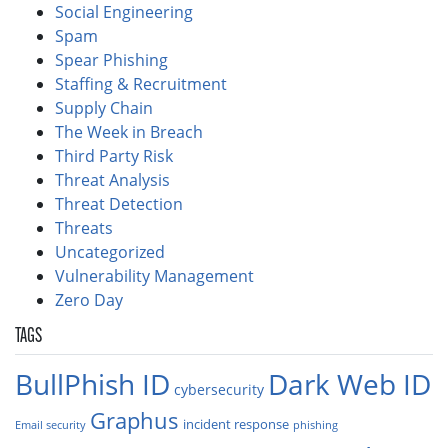
Social Engineering
Spam
Spear Phishing
Staffing & Recruitment
Supply Chain
The Week in Breach
Third Party Risk
Threat Analysis
Threat Detection
Threats
Uncategorized
Vulnerability Management
Zero Day
TAGS
BullPhish ID
Dark Web ID
cybersecurity
Graphus
incident response
Email security
phishing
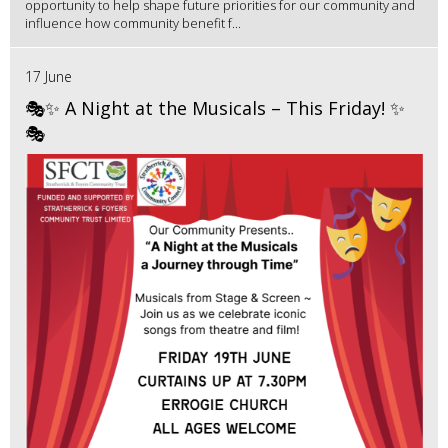
opportunity to help shape future priorities for our community and
influence how community benefit f...
17 June
🎭✨ A Night at the Musicals – This Friday! ✨
🎭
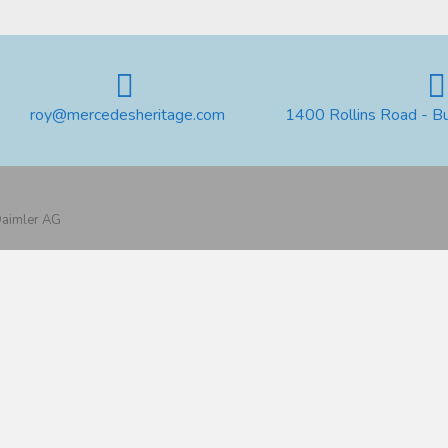
roy@mercedesheritage.com
1400 Rollins Road - B
 Daimler AG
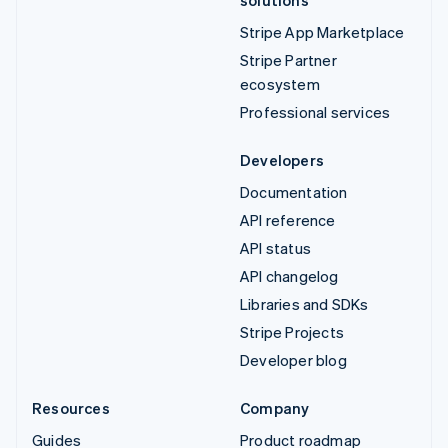
solutions
Stripe App Marketplace
Stripe Partner
ecosystem
Professional services
Developers
Documentation
API reference
API status
API changelog
Libraries and SDKs
Stripe Projects
Developer blog
Resources
Company
Guides
Product roadmap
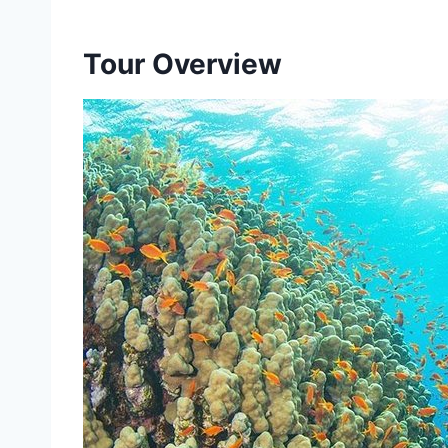
Tour Overview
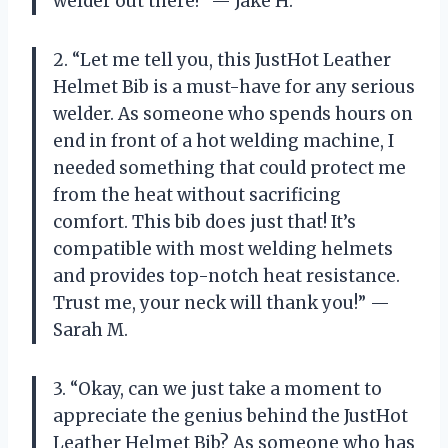
welder out there!” — Jake H.
2. “Let me tell you, this JustHot Leather
Helmet Bib is a must-have for any serious
welder. As someone who spends hours on
end in front of a hot welding machine, I
needed something that could protect me
from the heat without sacrificing
comfort. This bib does just that! It’s
compatible with most welding helmets
and provides top-notch heat resistance.
Trust me, your neck will thank you!” —
Sarah M.
3. “Okay, can we just take a moment to
appreciate the genius behind the JustHot
Leather Helmet Bib? As someone who has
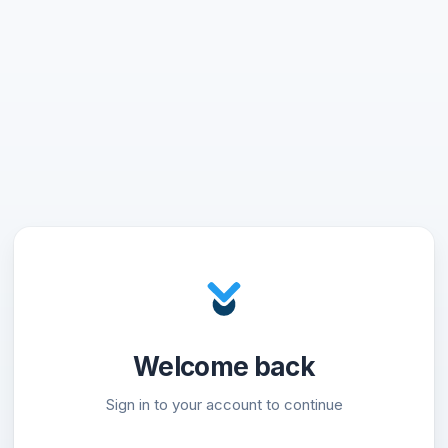
Welcome back
Sign in to your account to continue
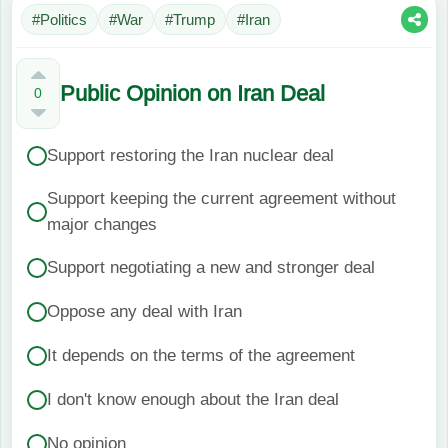
#Politics
#War
#Trump
#Iran
Public Opinion on Iran Deal
0
Support restoring the Iran nuclear deal
Support keeping the current agreement without
major changes
Support negotiating a new and stronger deal
Oppose any deal with Iran
It depends on the terms of the agreement
I don't know enough about the Iran deal
No opinion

————————

__What to do__: Show every line above in which the word "JustHot" appears.

__Solution__:
2. “Let me tell you, this JustHot Leather
appreciate the genius behind the JustHot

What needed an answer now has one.